Güncelleme Tarihi:
ADI Hıristiyan olduğu halde CDU’nun da başka bir partinin de Hıristiyanlığı da Museviliği de İslam’ı da ve başka dinleri de değiştirme hakkı yoktur. Her dinin belirli kuralları vardır. Hıristiyanlığın olduğu gibi İslam dinin de kuralları bellidir.
Bunu, programa alan CDU’luların da bilmeleri gerekir.
Alman Anayasası’nın 4’üncü maddesinde, “Din ve vicdan özgürlüğü ile din ve dünyevi inanç özgürlüğüne dokunulamaz. Dinin rahatsız edilmeden uygulanması güvence altındadır” denilmektedir.

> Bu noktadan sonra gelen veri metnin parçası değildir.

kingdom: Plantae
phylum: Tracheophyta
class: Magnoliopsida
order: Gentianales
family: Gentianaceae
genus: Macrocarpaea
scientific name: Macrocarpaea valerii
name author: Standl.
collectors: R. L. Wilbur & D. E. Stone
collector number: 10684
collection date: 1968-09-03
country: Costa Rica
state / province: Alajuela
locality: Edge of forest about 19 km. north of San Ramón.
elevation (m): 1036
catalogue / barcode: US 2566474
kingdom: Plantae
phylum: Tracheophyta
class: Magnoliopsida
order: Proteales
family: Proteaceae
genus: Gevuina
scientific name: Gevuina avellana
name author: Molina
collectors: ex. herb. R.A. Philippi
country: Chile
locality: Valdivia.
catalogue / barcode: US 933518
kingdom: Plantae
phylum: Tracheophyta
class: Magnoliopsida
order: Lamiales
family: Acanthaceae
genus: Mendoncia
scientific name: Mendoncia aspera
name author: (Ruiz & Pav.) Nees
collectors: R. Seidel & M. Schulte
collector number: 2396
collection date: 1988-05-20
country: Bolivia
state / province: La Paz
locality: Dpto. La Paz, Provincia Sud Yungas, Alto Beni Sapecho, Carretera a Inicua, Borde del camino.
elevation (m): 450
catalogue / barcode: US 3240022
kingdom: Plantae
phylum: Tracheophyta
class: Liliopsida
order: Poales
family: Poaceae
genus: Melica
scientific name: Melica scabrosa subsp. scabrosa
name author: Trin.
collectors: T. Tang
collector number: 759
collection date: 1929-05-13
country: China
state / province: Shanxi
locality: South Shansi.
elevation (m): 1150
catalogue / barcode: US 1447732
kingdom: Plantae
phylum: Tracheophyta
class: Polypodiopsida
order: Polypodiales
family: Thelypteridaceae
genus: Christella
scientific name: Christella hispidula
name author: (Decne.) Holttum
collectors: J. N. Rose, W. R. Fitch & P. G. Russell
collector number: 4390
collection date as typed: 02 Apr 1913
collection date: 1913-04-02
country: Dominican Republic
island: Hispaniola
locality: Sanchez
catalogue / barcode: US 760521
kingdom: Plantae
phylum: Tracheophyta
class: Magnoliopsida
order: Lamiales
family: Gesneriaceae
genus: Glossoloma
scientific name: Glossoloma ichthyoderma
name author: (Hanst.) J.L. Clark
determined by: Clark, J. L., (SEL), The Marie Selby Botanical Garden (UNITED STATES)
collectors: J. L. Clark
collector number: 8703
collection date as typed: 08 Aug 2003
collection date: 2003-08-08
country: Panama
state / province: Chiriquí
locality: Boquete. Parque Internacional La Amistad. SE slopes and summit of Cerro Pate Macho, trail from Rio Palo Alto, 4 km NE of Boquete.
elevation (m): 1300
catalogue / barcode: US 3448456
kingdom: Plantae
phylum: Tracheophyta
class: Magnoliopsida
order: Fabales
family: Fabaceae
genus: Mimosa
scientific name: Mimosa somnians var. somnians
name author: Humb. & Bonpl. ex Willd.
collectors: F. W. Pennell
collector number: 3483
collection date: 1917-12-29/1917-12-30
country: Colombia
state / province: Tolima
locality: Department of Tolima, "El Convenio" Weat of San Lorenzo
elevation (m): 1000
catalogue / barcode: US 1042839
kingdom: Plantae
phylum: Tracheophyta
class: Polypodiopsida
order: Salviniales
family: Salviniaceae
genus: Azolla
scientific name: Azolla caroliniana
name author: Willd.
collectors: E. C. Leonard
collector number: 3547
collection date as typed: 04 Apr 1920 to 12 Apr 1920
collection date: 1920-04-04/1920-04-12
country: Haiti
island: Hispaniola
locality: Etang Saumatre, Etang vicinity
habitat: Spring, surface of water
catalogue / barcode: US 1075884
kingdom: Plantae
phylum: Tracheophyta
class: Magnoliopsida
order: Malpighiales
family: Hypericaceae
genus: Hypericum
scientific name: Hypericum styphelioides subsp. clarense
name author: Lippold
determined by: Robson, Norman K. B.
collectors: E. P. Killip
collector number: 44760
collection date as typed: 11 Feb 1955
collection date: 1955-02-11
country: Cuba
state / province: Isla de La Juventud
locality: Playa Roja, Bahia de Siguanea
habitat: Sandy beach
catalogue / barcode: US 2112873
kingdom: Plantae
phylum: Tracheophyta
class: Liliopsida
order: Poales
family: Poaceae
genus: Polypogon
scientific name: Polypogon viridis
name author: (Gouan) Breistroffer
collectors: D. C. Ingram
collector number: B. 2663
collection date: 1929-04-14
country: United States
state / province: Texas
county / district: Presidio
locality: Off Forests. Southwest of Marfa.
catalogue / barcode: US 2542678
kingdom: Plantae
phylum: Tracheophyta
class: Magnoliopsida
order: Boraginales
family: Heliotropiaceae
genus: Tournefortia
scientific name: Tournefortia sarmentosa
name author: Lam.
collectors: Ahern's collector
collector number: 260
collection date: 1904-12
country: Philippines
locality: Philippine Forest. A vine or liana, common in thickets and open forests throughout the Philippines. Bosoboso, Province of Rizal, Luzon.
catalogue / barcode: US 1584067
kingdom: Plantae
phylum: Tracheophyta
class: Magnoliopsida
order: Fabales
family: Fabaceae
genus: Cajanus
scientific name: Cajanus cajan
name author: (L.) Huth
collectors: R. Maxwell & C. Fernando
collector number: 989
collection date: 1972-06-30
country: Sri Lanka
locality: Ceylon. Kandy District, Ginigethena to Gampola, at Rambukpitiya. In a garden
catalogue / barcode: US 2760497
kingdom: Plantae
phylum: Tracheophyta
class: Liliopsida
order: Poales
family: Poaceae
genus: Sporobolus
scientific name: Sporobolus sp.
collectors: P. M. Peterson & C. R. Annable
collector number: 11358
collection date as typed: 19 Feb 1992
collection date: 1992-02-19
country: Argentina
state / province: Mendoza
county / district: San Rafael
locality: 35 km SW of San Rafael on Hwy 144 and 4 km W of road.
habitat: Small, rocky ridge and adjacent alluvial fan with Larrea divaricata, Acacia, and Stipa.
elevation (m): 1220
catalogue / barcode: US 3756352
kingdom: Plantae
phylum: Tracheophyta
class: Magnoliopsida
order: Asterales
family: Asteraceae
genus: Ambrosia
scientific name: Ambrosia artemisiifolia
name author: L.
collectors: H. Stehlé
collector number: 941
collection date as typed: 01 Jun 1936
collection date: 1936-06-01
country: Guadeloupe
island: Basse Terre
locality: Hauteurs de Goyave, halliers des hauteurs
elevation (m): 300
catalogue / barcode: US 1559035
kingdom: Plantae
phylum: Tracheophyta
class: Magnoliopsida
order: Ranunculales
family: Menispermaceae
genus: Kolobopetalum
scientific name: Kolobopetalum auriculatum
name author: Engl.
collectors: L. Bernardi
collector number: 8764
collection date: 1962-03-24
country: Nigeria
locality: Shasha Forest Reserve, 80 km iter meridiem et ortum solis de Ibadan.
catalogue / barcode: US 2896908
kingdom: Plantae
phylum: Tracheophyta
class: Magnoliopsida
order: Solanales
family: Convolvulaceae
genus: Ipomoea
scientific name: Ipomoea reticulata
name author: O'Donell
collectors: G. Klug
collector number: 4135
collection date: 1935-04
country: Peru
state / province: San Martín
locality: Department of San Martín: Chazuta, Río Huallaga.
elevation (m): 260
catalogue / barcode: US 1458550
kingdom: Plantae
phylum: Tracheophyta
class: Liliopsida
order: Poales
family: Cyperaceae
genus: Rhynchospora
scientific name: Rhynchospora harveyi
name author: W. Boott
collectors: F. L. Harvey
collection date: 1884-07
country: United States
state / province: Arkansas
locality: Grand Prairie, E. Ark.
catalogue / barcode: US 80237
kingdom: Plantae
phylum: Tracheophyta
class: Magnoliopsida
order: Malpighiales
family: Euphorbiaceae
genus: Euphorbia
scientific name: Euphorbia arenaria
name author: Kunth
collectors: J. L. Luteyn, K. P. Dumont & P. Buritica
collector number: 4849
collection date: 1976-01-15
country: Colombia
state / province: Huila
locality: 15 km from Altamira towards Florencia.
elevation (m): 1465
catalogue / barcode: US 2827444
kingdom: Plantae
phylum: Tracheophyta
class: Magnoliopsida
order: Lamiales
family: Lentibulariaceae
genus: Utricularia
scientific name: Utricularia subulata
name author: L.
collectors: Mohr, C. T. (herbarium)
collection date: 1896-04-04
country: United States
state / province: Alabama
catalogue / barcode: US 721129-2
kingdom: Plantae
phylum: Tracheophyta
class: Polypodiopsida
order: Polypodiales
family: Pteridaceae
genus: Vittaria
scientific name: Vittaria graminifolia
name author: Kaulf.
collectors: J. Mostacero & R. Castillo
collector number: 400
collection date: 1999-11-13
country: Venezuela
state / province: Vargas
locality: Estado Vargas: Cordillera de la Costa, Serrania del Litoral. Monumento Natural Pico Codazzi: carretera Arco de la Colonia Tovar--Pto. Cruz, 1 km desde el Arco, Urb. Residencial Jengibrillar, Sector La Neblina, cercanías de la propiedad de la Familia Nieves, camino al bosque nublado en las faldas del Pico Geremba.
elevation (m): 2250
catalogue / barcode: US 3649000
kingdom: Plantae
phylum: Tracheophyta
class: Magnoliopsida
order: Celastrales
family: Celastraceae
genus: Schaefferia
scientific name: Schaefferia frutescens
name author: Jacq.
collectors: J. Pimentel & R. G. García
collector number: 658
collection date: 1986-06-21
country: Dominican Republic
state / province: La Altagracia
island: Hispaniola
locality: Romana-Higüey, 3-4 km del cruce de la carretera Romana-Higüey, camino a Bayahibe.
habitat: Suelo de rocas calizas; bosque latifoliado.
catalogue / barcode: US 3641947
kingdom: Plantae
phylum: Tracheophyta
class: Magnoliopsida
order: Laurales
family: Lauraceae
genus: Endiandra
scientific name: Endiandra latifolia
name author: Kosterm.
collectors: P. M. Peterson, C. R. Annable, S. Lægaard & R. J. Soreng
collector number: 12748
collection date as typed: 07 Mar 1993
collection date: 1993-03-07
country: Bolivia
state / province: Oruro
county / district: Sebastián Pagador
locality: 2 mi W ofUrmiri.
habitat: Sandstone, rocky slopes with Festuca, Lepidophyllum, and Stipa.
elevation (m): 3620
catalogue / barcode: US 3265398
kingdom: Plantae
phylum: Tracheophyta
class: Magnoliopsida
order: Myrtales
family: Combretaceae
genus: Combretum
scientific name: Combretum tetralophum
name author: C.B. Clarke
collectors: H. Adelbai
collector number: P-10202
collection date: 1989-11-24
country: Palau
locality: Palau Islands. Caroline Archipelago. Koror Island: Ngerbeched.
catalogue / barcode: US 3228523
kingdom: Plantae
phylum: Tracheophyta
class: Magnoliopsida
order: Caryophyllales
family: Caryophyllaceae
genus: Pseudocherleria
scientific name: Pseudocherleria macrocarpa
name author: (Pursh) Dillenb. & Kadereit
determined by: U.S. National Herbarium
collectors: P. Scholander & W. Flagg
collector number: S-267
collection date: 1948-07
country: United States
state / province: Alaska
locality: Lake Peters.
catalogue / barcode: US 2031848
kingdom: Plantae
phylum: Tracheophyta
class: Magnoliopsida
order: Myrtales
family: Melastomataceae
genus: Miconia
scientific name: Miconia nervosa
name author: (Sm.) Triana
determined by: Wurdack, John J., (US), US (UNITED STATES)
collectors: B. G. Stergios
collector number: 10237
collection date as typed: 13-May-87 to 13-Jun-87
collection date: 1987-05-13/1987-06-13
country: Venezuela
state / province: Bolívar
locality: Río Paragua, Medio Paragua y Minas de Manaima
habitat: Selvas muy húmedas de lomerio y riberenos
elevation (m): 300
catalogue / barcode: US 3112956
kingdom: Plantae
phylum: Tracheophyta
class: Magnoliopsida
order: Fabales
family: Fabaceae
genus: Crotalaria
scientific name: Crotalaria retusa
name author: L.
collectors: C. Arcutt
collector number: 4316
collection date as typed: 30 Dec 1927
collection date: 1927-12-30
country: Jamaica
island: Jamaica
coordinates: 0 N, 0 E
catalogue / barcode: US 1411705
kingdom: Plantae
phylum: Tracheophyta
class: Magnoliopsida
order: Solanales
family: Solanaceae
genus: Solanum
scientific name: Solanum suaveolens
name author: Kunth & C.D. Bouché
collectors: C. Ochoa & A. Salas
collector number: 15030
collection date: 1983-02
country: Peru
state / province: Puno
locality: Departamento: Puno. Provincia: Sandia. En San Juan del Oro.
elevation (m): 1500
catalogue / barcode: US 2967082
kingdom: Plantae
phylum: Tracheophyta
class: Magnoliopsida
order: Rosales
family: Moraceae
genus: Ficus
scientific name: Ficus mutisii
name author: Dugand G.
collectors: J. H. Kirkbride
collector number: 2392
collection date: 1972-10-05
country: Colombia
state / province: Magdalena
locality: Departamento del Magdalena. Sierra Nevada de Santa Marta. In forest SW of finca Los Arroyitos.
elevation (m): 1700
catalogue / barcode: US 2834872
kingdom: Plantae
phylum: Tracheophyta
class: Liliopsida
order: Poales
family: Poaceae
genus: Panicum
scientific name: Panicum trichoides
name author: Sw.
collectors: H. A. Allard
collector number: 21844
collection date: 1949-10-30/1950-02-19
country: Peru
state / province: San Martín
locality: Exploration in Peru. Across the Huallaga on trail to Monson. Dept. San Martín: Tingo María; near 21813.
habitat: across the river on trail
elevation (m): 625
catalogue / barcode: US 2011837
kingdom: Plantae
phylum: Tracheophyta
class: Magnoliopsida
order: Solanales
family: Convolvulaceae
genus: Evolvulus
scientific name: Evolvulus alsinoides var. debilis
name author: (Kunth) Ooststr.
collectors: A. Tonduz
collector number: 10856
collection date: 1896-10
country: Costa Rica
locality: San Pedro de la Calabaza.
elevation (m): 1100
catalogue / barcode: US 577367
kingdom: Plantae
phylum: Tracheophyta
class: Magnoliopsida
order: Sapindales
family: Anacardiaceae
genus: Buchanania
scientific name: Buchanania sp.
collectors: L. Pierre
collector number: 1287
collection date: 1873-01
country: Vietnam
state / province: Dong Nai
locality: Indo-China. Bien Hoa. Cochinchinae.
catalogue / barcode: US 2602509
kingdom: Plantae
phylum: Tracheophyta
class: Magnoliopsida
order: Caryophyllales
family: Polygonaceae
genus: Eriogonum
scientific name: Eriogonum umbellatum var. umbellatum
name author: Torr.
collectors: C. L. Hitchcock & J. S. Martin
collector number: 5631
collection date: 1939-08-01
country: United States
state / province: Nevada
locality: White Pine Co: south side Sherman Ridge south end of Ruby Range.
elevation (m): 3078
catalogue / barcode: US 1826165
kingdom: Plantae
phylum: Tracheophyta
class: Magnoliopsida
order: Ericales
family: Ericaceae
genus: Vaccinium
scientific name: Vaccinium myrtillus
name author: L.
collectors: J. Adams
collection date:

Durduk yerde CDU’nun “Bizim değerlerimizi paylaşan Müslümanlar Almanya’ya aittir” denilen tasarıdaki bu söylemi “Bizim değerlerimizi paylaşmayan ve bizim özgürlükçü toplumumuzu reddeden İslam Almanya’ya ait değildir” diye değiştirerek yeni bir tartışma başlatmasını anlamak mümkün değildir.
Bu çok açık bir biçimde barış içinde birlikte yaşamı dinamitlemektir.
‘GELECEĞİMİZİN BİR PARÇASI’
Kaldı ki, kısa bir süre önce yaşamını yitiren Almanya’nın CDU’lu eski İçişleri Bakanı Wolfgang Schaeuble, 26 Eylül 2006 tarihinde Berlin’de düzenlenen 1’inci Almanya İslam Konferansı’nın açılışında, “İslam Almanya’nın bir parçasıdır, Avrupa’nın parçasıdır. İslam günümüzün bir parçasıdır, geleceğimizin parçasıdır” dedi.
Yani İslam’ın hem Almanya’ya hem de Avrupa’ya ait olduğunu söyledi çok açık bir biçimde.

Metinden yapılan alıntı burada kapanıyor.